> Page excerpt

------------------------------------

Recipes

 Manhattan creams with citrus caramel

Manhattan creams with citrus caramel

Of all the magical chapters that make up Diana Henry’s wonderful book How to Eat a Peach - a combined food memoir, travelogue and cookery book, ‘Missing New York’ is the most evocative, making you immediately want to jump on a plane and spend a few days following in her footsteps.

But the subsequent menu is wonderful too, not least the ‘Manhattan creams with citrus caramel’ which she describes as ‘possibly the best pudding in the book’. (I like her use of that word rather than dessert)

Over to Diana . . .

“Oh, there are so many puddings that say ‘New York’! I struggled over the choice, juggling brownies, roast apple and bourbon ice cream, upside down pear and cranberry tarts… but in the end I settled on this. It has the flavours of a Manhattan – bourbon, sweet vermouth and a dash of Angostura bitters – captured in a pannacotta. You can use oranges or blood oranges instead of grapefruit, if you prefer.

------------------------------------

> Entries supplied
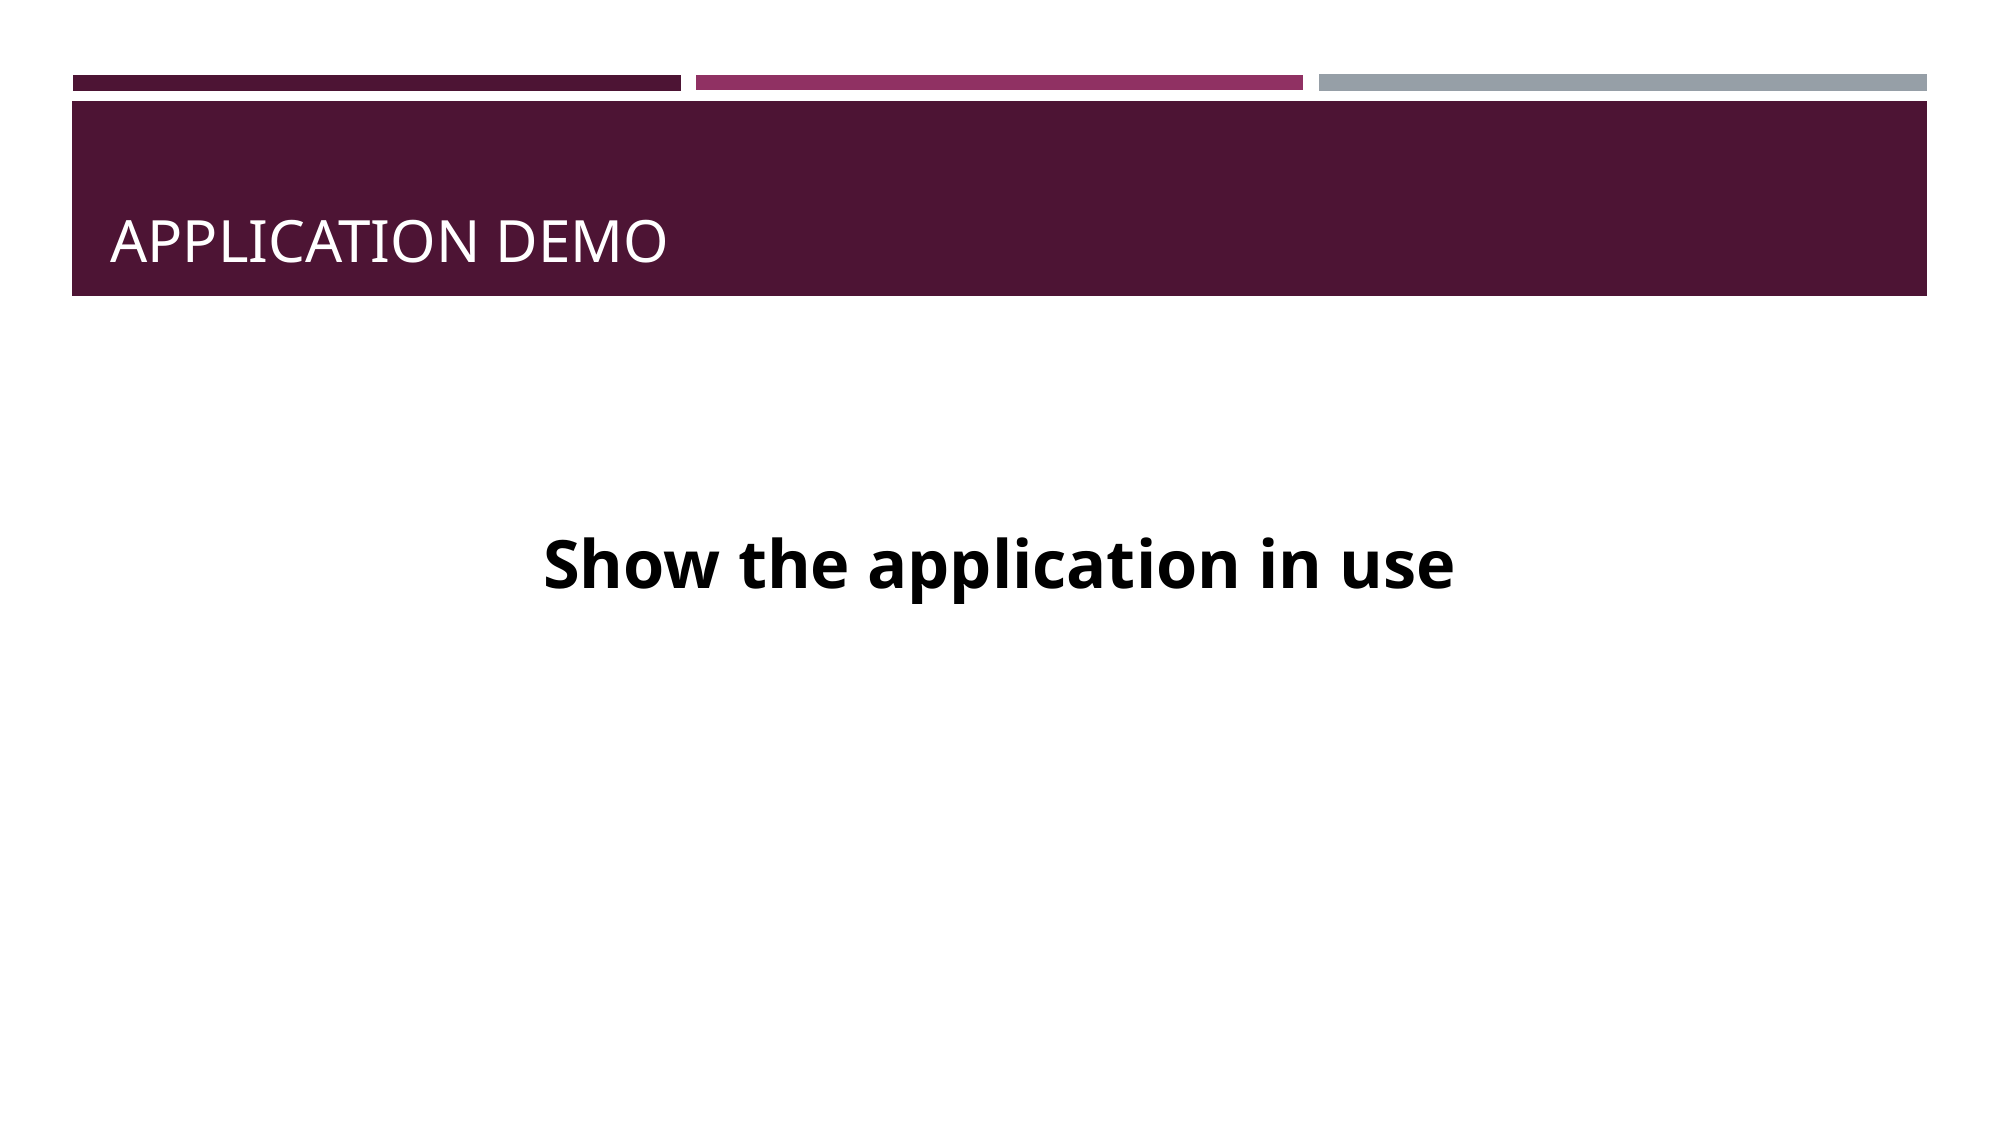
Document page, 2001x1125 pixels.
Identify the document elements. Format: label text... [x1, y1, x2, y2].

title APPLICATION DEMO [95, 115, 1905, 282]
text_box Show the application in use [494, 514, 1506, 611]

------------------------------------

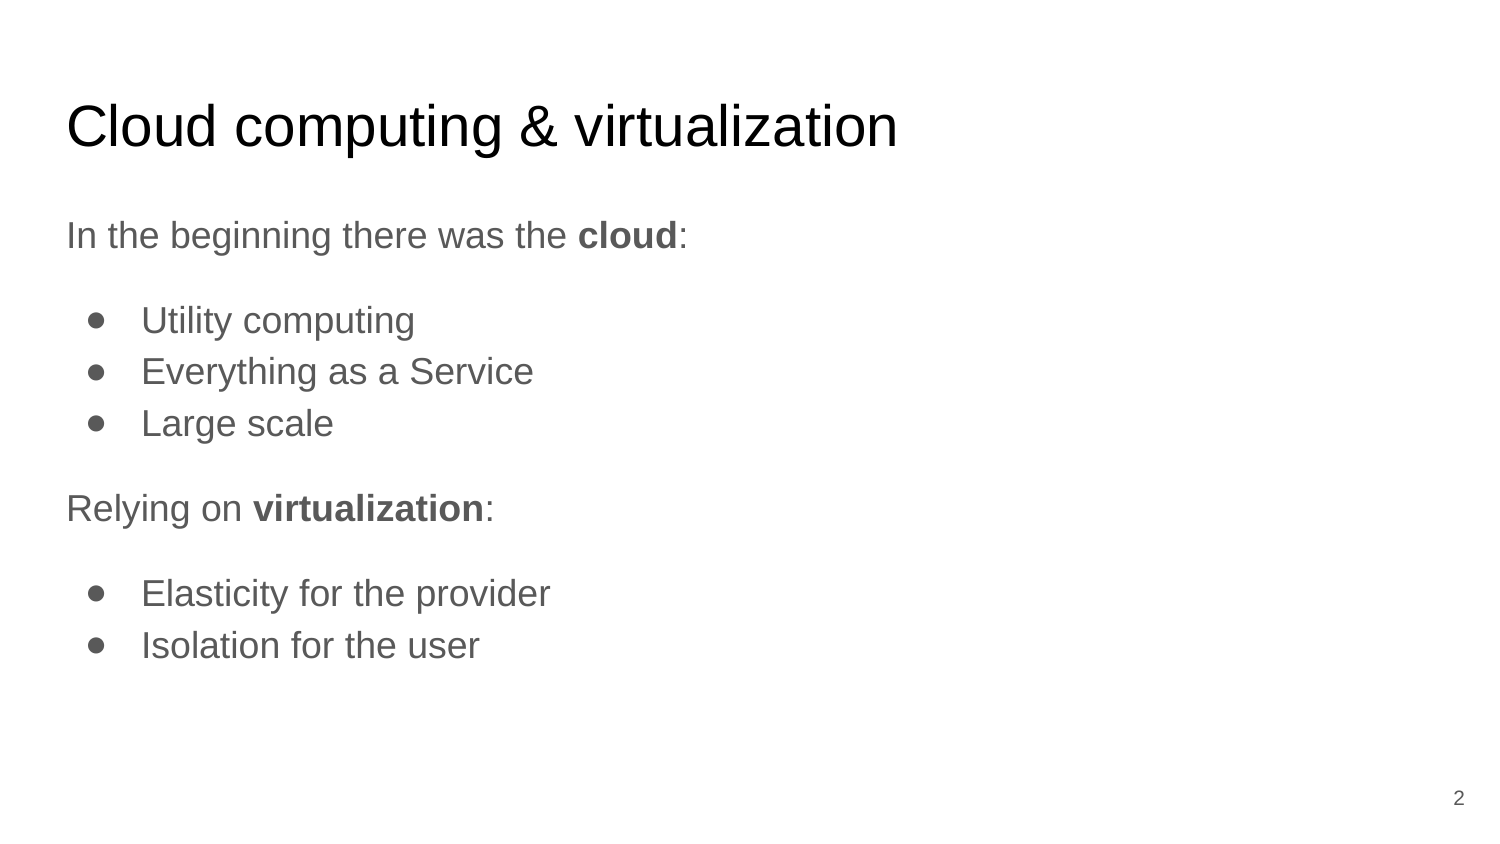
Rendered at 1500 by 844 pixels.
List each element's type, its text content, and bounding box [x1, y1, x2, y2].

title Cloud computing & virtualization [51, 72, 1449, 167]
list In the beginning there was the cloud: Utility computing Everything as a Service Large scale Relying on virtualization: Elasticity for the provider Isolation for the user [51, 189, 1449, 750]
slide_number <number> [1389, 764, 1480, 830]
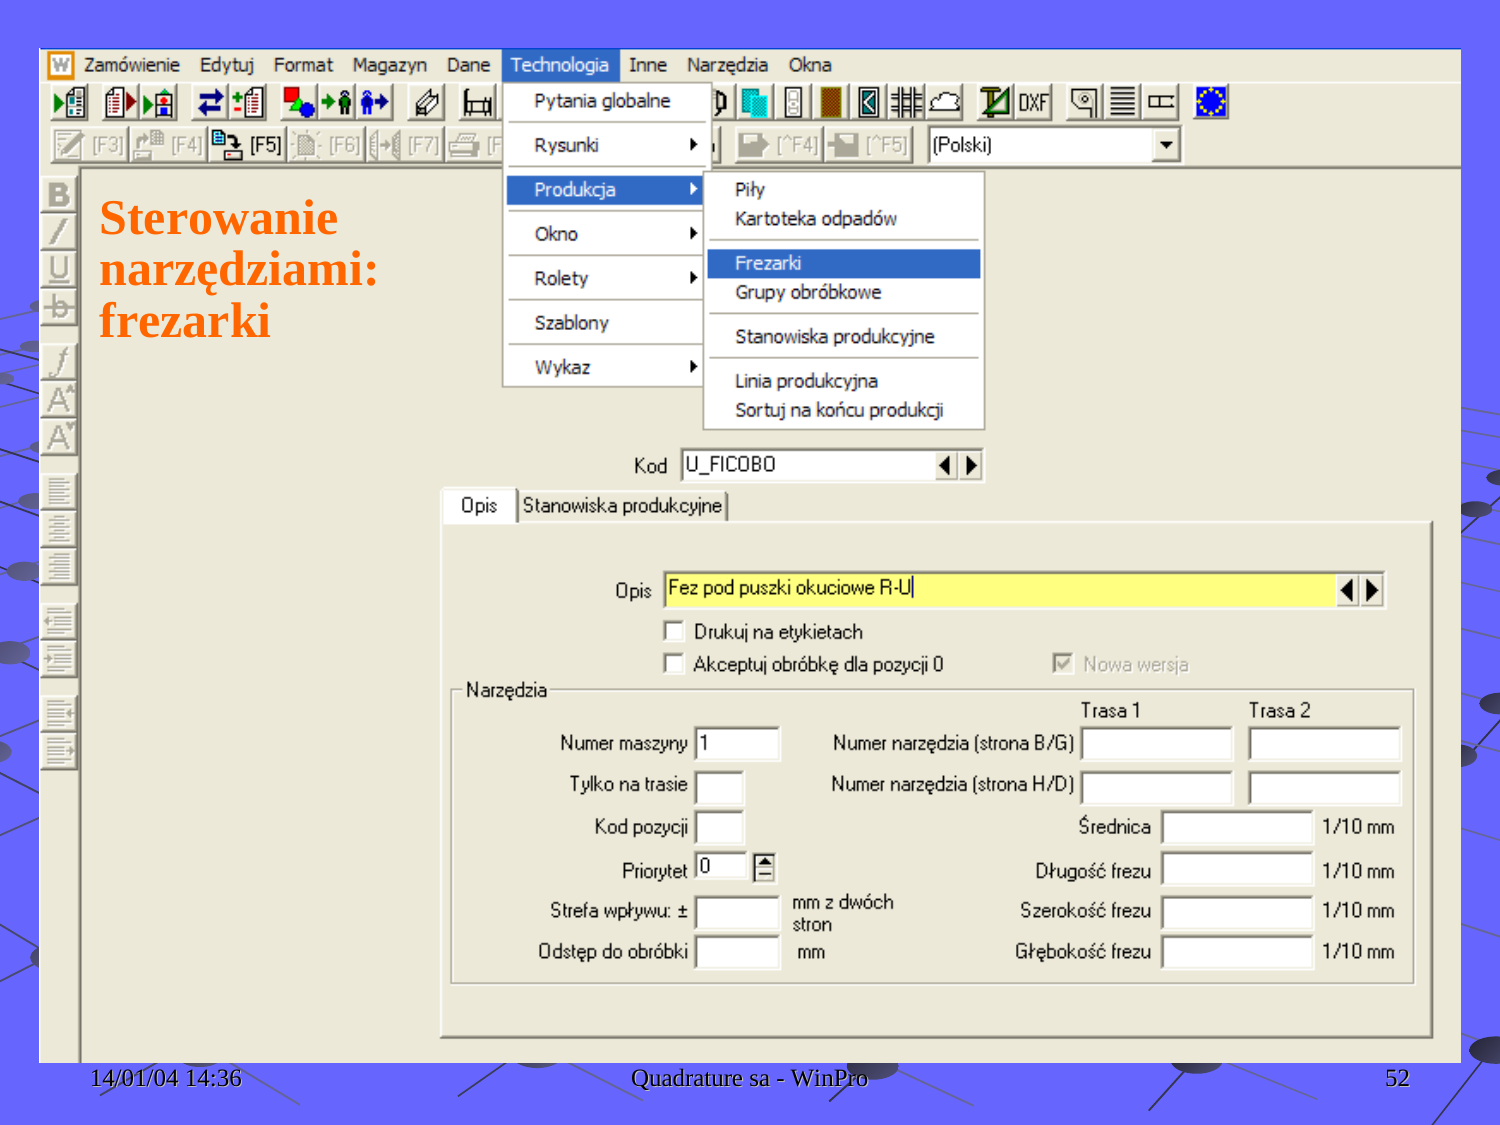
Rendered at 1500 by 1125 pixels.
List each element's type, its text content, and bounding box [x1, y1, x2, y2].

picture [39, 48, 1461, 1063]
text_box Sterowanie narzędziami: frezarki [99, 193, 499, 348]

------------------------------------

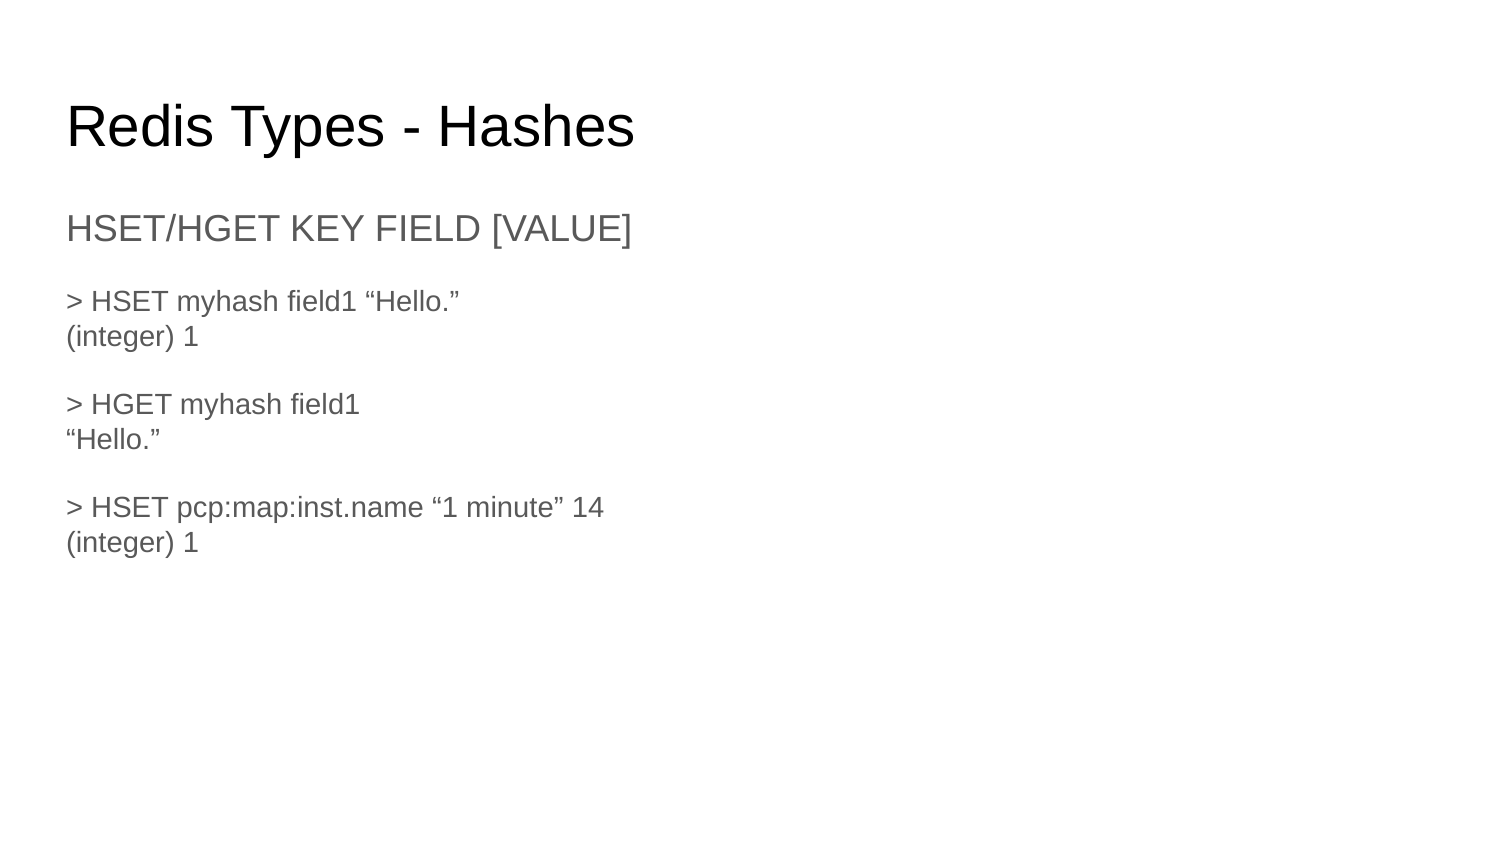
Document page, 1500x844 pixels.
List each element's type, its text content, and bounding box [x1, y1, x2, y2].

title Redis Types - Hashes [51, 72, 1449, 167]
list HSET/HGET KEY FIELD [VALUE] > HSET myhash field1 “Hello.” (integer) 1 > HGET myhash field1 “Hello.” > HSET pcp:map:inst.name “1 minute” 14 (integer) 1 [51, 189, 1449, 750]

------------------------------------

> What is required
Carry on the Manhattan creams with citrus caramel recipe page from the point where it stops. The rows have no connection to the recipe page for Manhattan creams with citrus caramel.

> Exercise response
This is possibly the best pudding in the book… not counting ice creams, of course. Make it often: it’s classic, useful and able to take all sorts of different adornments. It works well with roast peaches, apricots and pears, poached plums, or caramelized slices of apples, though use orange rather than grapefruit juice for the caramel if you want to serve it with any of these fruits.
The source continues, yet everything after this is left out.